**Testo**
_____

«Avrai una brutta morte se non ti suicidi». È questo il senso della campagna “Dignity in Dying Scotland”, portata avanti dai sostenitori dell’eutanasia e del suicidio assistito in Scozia, come spiega un articolo di Life News.
Una tattica niente male per spingere gli anziani a togliersi di mezzo è proprio quella di tartassarli con questo terrorismo psicologico. Così, il fatto che «11 scozzesi malati terminali potrebbero "soffrire intollerabilmente" nelle loro ultime settimane e mesi» dovrebbe convincere le persone, specialmente le più vulnerabili, specialmente chi, a causa dell’età, si avvicina alla morte, a scegliere il suicidio assistito.
Non ci vuole una laurea per capire che è sleale e disonesto scatenare il panico, approfittando delle difficili condizioni in cui vertono i sofferenti, per influenzarli più facilmente. Ma riflettiamo sull’argomentazione in sé.
L’unico rimedio per non provare queste sofferenze intollerabili è il suicidio? Stroncare direttamente la vita sarebbe la soluzione migliore? Esistono le cure palliative, le terapie del dolore, che consentono di alleviare le sofferenze senza anticipare brutalmente l’ora della morte.
Perché non facilitare, piuttosto, l’accesso a queste cure ed a tutte le altre forme di assistenza fisica, psicologica e morale, invece di spingere le persone a chiedere la morte? Perché questo fa comodo alle grandi industrie della morte, alle famose cliniche dove si praticano eutanasia e suicidio assistito, dicendo di avere “compassione” di chi si rivolge a loro.

_____

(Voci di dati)

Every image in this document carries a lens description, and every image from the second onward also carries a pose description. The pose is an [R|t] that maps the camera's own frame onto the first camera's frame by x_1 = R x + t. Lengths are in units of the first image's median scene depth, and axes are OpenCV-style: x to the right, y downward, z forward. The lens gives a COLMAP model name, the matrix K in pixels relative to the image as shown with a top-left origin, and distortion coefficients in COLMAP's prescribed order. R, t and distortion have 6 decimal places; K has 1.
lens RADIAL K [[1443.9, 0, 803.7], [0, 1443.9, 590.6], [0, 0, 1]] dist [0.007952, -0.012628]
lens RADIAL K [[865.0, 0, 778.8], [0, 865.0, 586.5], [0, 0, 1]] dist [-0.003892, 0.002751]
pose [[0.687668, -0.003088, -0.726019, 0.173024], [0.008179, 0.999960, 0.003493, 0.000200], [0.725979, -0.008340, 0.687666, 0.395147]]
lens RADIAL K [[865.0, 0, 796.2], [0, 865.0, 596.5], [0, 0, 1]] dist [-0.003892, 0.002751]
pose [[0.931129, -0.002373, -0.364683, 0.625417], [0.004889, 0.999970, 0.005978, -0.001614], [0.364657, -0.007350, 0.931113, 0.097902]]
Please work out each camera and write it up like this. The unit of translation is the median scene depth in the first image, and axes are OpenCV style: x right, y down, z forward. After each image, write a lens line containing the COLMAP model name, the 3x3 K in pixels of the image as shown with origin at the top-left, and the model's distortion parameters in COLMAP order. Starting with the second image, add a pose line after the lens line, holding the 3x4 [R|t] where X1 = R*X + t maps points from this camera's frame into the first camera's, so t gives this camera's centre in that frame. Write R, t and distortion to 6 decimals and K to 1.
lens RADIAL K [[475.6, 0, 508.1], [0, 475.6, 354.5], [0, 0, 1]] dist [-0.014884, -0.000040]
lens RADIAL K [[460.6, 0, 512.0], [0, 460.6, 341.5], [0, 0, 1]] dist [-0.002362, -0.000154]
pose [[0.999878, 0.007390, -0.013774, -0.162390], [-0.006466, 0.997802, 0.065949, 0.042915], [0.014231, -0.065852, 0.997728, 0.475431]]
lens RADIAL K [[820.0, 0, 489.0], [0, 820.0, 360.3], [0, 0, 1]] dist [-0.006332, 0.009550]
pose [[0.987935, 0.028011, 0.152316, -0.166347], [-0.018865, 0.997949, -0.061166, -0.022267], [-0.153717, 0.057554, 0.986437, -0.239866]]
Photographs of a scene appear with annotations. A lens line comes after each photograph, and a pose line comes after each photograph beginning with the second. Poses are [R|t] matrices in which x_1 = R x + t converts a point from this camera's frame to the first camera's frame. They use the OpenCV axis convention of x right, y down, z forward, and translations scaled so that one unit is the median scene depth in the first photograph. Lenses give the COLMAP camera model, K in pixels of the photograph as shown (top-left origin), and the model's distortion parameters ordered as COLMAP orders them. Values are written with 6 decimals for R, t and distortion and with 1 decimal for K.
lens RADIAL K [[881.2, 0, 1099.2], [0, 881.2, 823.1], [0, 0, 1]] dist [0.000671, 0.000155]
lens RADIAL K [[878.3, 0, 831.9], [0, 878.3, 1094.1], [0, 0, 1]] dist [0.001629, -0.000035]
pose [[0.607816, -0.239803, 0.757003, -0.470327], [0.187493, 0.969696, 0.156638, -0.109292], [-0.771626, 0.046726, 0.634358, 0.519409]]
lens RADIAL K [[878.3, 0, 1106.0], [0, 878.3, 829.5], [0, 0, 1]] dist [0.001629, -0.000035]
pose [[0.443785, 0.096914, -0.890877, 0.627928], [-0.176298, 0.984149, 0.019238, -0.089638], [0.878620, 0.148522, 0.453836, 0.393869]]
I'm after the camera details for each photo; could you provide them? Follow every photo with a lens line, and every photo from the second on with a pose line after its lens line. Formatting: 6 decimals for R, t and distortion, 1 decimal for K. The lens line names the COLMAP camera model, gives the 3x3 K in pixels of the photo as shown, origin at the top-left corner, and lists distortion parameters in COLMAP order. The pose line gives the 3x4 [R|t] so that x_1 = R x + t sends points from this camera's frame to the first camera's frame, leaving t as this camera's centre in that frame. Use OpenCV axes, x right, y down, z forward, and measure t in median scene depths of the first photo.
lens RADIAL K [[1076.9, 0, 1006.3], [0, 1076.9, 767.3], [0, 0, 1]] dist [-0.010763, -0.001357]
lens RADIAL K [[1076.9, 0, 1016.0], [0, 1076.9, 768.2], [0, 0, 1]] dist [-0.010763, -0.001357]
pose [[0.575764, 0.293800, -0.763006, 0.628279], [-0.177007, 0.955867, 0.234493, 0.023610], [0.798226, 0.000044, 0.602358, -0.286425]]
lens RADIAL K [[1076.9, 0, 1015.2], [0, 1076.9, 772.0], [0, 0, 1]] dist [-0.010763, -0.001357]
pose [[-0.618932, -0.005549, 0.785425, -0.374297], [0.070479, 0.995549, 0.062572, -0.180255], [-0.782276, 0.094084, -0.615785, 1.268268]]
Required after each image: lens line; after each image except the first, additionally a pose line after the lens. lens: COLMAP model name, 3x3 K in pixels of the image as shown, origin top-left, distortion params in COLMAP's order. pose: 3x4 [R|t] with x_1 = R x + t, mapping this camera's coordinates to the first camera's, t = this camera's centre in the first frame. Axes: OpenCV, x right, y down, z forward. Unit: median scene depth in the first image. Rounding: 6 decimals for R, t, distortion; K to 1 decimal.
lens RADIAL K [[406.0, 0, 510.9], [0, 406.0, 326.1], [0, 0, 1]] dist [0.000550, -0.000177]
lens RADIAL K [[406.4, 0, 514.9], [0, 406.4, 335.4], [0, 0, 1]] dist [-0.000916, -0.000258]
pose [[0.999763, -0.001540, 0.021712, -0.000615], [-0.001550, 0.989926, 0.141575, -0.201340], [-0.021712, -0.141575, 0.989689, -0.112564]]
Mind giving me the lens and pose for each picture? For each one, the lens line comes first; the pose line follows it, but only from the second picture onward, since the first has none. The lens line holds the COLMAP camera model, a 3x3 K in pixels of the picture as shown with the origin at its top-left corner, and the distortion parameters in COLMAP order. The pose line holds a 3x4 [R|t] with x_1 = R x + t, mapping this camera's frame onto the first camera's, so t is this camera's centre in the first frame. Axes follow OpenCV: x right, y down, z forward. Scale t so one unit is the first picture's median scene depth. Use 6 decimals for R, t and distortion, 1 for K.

_____

**Compiti richiesti**
• a. Traduca in inglese la seguente frase del testo sulla campagna scozzese: «Esistono le cure palliative, le terapie del dolore, che consentono di alleviare le sofferenze senza anticipare brutalmente l’ora della morte.»
• b. Secondo il testo sulla campagna scozzese, quanti scozzesi malati terminali potrebbero «soffrire intollerabilmente» nelle loro ultime settimane e mesi?

**Soluzioni**
• a. There is palliative care, there are pain therapies, which make it possible to relieve suffering without brutally bringing forward the hour of death.

• b. Undici.